It’s the values, whether personal, professional or collective which is the answer to this question. People’s values define, to an extent, who they are, and how they relate to the world around them and the people in it and why they do what they do. Values lead them to make the distinction between good and bad or right and wrong. These values are what they deem important and can include concepts like equality, honesty, education, effort, perseverance, loyalty, faithfulness etc. Values are very much personalized and they affect people at a deep subconscious level. Every decision people make is based on their values and either they use them as avoidance or for aspiration.
When people don’t know or lose sight of their core values, they and their professionalism fall into the trap of listlessness and ambivalence. They choose the wrong career or job perhaps under the influence of other’s values. This wrong selection later causes lack of fulfilment in that career or job, which results in poor productivity. There are also situations when the core values of an individual don’t match with the core values of the organization.
If people want to have more hope of reaching their professional height, they need to discover or restore their core values, then use these core values to drive themselves forward. Coaching for eliciting and using core values can bring people’s career to greater success. By eliciting people’s values to them and then letting them focus on their core values with laser intensity and an ever deepening knowledge and awareness of who they are and how they operate in the world, they will become more of the best of who they can be; they’ll get better results from the things they’re already doing; they’ll do new things that they never dreamed they could do; and they’ll get rid of problems that have plagued them and that they thought were unsolvable.
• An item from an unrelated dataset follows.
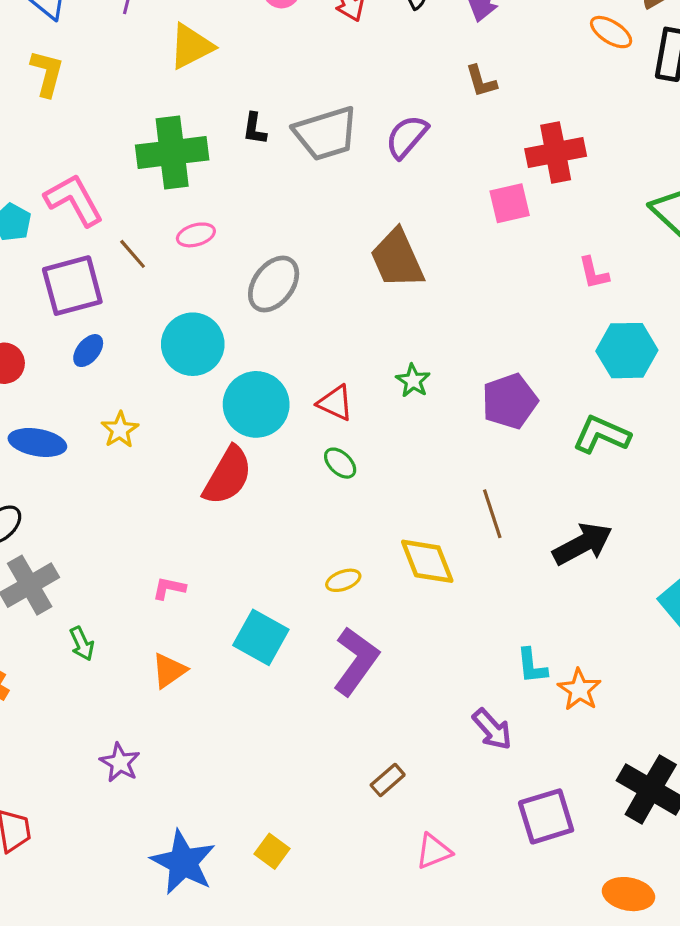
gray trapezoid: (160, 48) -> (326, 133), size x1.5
Values are the foundation for virtually everything that people do. Same goes with organizations as well. Without articulating a set of core values, organizations have no chance of creating a “purposeful work-culture”. There is a strong need for core values to be at the center of corporate decision making. An executive coach can help them discover/restore and then use the organizational core values to raise the motivation level among employees, discipline them, align corporate goals and objectives to core values and set strategies to effectively create the environment that realizes the full potential of the people in the organization.
Awareness and focus on values leads professionals and organizations into win-win situations. Similarly, values form a firm foundation for evaluating opportunities and problem solving situations and helping to pro-actively prevent future crises.
Following are some questions for coaches to let their clients discover or restore professional values and then use them effectively for sustainable professional achievements.
- Complete this sentence. “Your professional life is incomplete without ____________?”
- What were some of the core values that influenced you to choose your career?
- What core values does your organization/boss/colleagues have in common?
- What are the core values of your organization boss/colleagues that you extremely disagree with?
- What about your job and your colleagues; how do they interact with your values?
- What are your motivators and de-motivators at work?
Coaches should let people discover their core values, learn from them, embrace the ones that serve them, and empower them to move away from the ones that do not serve.